━━ EXCERTO ━━

JPN – Não há postos de trabalho em risco?

JC – Não, não há postos de trabalho em risco, mas tudo o resto está em risco. Tudo o resto da despesa corrente está risco: o pagamento da água, da eletricidade, do gás, tudo o que são custos de funcionamento estão suportados na receita própria e a receita própria neste momento está quase reduzida a zero. Porque as cantinas, que são a nossa principal fonte de receita, estiveram fechadas este tempo todo. O alojamento esteve reduzido a um terço da sua capacidade. As receitas próprias neste momento não cobrem os custos de funcionamento.

JPN – Estamos a falar então de uma diminuição de quanto?

JC – Na ordem dos 80%. Vamos chegar ao final do ano com um buraco orçamental que teremos que cobrir, eventualmente através do recurso a saldos de gerência.

JPN – Quanto é que isso é, 80%?

JC – Vamos chegar ao fim do ano com um défice orçamental na ordem dos 700 mil euros. Isto correndo bem estes últimos três meses: se retomarmos a atividade da alimentação na percentagem que estamos a contar e se as residências encherem, caso contrário esse défice poderá ser superior.

Estudantes da FDUP sentem-se lesados face a outro no país.

━━━
━━ DADOS DE ENTRADA ━━

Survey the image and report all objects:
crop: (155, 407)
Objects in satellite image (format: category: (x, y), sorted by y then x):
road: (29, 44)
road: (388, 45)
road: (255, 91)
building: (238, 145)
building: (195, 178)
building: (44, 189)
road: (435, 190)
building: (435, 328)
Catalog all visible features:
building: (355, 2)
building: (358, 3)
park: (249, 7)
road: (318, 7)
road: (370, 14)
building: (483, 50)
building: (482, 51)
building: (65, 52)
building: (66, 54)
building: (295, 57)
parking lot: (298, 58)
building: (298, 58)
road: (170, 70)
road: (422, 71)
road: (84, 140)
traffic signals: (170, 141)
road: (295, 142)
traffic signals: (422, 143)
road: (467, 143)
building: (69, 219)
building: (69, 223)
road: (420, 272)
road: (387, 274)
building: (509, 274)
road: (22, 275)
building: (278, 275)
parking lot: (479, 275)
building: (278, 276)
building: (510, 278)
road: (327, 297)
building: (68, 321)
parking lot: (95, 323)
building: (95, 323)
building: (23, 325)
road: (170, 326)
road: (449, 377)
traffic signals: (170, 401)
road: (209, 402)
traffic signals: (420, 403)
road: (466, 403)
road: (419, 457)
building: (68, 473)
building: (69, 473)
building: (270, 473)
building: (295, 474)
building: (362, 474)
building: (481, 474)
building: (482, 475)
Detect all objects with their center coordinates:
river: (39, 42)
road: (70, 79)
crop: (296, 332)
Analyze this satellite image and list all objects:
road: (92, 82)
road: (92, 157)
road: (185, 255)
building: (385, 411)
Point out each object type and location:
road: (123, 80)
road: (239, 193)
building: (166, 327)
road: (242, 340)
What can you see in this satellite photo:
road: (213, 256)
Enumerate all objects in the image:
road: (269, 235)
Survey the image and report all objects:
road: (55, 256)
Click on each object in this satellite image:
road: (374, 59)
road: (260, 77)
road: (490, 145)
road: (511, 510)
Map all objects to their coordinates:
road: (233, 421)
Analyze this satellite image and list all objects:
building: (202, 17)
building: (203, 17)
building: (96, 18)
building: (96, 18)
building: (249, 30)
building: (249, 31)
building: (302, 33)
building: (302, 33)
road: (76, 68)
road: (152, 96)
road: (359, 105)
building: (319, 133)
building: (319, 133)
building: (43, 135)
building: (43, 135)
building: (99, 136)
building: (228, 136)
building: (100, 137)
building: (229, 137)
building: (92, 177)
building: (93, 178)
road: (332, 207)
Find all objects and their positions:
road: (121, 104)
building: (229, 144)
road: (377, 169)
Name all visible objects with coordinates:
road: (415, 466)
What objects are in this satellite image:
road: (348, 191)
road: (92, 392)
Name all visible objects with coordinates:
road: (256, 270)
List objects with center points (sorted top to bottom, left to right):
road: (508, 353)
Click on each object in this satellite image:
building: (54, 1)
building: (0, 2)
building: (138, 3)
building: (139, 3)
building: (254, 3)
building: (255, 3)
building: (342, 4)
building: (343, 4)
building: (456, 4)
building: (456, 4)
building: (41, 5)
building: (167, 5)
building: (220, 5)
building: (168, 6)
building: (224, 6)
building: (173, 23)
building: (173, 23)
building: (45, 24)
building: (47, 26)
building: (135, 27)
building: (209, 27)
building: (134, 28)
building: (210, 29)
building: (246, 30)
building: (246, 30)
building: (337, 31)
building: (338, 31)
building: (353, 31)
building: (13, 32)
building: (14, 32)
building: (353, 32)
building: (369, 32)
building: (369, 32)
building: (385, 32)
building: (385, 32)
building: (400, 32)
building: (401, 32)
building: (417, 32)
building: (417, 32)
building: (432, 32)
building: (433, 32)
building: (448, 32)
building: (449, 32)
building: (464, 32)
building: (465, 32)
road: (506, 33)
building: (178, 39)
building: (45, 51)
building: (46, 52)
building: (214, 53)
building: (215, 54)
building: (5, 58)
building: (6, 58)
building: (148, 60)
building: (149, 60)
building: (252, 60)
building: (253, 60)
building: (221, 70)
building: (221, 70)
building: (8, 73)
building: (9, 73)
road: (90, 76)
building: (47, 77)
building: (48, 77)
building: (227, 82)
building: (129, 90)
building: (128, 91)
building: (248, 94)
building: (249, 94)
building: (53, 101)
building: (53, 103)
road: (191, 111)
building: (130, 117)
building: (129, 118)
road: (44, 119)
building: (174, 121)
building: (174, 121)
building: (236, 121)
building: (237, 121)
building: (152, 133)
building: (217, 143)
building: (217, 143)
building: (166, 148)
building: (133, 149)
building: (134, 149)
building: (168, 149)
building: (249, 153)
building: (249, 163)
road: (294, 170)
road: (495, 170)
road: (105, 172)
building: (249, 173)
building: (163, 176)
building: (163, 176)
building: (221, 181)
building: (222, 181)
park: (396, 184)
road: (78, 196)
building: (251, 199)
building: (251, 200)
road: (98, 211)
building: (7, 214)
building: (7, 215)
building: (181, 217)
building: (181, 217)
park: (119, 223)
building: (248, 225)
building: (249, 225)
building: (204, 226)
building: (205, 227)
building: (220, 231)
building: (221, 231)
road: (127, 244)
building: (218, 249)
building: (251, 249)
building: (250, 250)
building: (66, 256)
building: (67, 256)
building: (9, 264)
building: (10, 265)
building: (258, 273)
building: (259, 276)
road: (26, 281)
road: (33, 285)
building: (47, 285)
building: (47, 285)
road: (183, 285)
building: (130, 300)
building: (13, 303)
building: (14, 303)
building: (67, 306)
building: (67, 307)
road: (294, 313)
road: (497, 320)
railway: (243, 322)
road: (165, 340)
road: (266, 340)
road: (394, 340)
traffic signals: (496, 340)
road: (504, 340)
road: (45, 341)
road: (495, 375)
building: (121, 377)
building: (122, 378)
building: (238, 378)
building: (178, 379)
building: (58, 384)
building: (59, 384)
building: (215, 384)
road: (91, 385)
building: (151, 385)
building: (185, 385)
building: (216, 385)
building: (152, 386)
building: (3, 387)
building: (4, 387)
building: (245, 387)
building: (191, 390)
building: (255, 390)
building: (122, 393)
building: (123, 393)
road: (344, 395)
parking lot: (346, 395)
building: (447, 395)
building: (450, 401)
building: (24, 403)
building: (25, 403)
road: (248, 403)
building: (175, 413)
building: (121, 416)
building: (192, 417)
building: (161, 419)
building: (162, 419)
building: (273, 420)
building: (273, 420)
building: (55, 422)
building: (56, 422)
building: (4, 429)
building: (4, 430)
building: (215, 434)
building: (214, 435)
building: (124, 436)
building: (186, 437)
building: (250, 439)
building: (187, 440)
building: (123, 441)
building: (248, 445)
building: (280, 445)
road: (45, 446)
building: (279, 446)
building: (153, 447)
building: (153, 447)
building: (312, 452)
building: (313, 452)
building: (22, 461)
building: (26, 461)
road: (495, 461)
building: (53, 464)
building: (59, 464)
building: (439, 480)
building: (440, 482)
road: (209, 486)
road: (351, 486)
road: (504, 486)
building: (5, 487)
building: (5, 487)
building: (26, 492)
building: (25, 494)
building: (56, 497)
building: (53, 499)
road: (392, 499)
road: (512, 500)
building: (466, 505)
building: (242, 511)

━━━

▶ TAREFA 1:
Resuma o parágrafo do excerto que começa por "Não, não há postos de trabalho em risco", mantendo os factos principais.
▶ TAREFA 2:
Copie do excerto, sem alterações, o trecho que começa com as palavras "JC – Não, não" e termina em "custos de funcionamento.".

▶ SOLUÇÃO 1:
Os postos de trabalho não estão em risco, mas o resto da despesa corrente está. A água, a eletricidade, o gás e os outros custos de funcionamento são pagos com a receita própria, que agora está quase a zero. As cantinas, principal fonte de receita, estiveram fechadas todo este tempo, e o alojamento funcionou a um terço da capacidade. Por isso, as receitas próprias não cobrem os custos de funcionamento.

▶ SOLUÇÃO 2:
JC – Não, não há postos de trabalho em risco, mas tudo o resto está em risco. Tudo o resto da despesa corrente está risco: o pagamento da água, da eletricidade, do gás, tudo o que são custos de funcionamento estão suportados na receita própria e a receita própria neste momento está quase reduzida a zero. Porque as cantinas, que são a nossa principal fonte de receita, estiveram fechadas este tempo todo. O alojamento esteve reduzido a um terço da sua capacidade. As receitas próprias neste momento não cobrem os custos de funcionamento.